Notes and Commentary:

Chapter 21: This brief chapter flows both imperial and ecclesiastical succession.
Among the emperors, Nerva was succeeded by Trajan.

In the church at Alexandria, the bishops, in order, were Annianus, Abilius, and Cerdo (in Trajan’s first year).

In Rome, after Peter and Paul: Linus, Anencletus, and Clement.

Chapter 22: The ecclesiastical order continues:

In Antioch, Evodius was followed by Ignatius.

In Jerusalem, “the bother or our Savior” [James] was followed by Simeon.

So, in chapters 21-22 we have the four great early Christian city centers: Alexandria, Rome, Antioch, and Jerusalem.

Chapter 23: This chapter presents traditions related to John, the “beloved disciple,” Apostle and Evangelist, who, after the death of Domitian and his release from banishment settled in Ephessus and became the administrator of the churches of Asia.

Two witnesses are cited for John’s life and ministry: Irenaeus and Clement of Alexandria.

From Irenaeus: “Now the church at Ephesus was founded by Paul, but John stayed there until the time of Trajan, and it is a true witness of the tradition of the Apostles.”

From Clement’s work “Who is the rich man that is saved” Eusebius shares an extra-biblical Johannine account, which he calls a “true tradition.”
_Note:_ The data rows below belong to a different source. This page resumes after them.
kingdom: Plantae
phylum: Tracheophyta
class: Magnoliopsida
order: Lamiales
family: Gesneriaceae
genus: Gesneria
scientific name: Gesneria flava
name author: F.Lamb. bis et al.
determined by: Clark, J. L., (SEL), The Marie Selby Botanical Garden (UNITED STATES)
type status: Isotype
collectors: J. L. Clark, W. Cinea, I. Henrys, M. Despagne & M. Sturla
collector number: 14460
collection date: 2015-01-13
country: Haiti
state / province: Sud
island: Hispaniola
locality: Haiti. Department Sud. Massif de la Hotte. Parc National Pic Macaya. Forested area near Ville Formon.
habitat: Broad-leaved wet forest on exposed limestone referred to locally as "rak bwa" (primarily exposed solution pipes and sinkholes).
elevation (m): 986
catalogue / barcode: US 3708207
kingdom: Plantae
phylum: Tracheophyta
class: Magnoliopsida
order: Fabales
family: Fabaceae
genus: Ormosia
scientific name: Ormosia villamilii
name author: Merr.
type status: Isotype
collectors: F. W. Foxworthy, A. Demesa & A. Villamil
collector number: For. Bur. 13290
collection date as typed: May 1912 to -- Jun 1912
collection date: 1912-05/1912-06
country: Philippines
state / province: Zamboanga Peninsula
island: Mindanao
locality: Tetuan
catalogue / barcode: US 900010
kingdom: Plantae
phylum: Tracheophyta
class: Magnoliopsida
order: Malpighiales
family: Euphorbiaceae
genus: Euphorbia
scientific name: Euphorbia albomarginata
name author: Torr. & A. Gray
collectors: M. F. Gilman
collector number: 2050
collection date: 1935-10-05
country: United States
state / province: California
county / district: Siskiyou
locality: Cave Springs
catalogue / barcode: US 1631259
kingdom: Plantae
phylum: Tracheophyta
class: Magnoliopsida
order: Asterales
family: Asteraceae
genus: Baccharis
It involves John’s ministry in Ephesus and the surrounding region and John’s  entrusting a young convert to the care of a bishop (Lake says another tradition says this was in Smyrna). The young man, however, was neglected after his baptism and became a robber. John returned and asked the bishop about the man. The bishop reported he was spiritually dead, but John sought him out and restored him.

Eusebius says he shares this account “both for the sake of the narrative and the edification” of his readers.